The Chinese authorities demand that internet platforms take primary responsibility for censoring user-generated content

After a heated discussion over the death of an employee due to overwork, China video site Bilibili is planning to hire 1,000 content censors.

Cissy Zhou, writing in Nikkei Asia said that Chinese online video streaming service Bilibili has decided to increase the content monitoring team by 40 per cent. A 25-year-old member, nicknamed Muse Muxin, died due to a sudden brain aneurysm last Friday, Bibibili said in a statement on the Weibo social network late Tuesday.

He was deputy team leader of the graphics and text censoring team at Bilibili's office in the central city of Wuhan.

The death comes amid a growing rejection of the technology sector's ingrained culture of overwork — nicknamed "996" in reference to 9 am to 9 pm working hours six days a week — among young people who are instead embracing a laid-back philosophy of "laying flat," reported Nikkei Asia.

Meanwhile, Bilibili in its statement on Muse denied that he put in overtime or worked night shifts.

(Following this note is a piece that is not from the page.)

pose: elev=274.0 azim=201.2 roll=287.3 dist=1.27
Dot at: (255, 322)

Bilibili said he had "worked 8 hours a day" and "had two days off" per week during the recent Lunar New Year holiday period, said Cissy.

Meanwhile, the Chinese authorities demand that internet platforms take primary responsibility for censoring user-generated content.

As a result, the largest ones have hired tens of thousands of censors to monitor posted materials while also often deploying artificial intelligence to try to catch forbidden terms and references.

A Weibo user who said he had been a content censor at another company commented, "You can never complete the amount of daily censoring work assigned to you, so you would have to work overtime voluntarily without overtime pay. My previous employer only provided free snacks."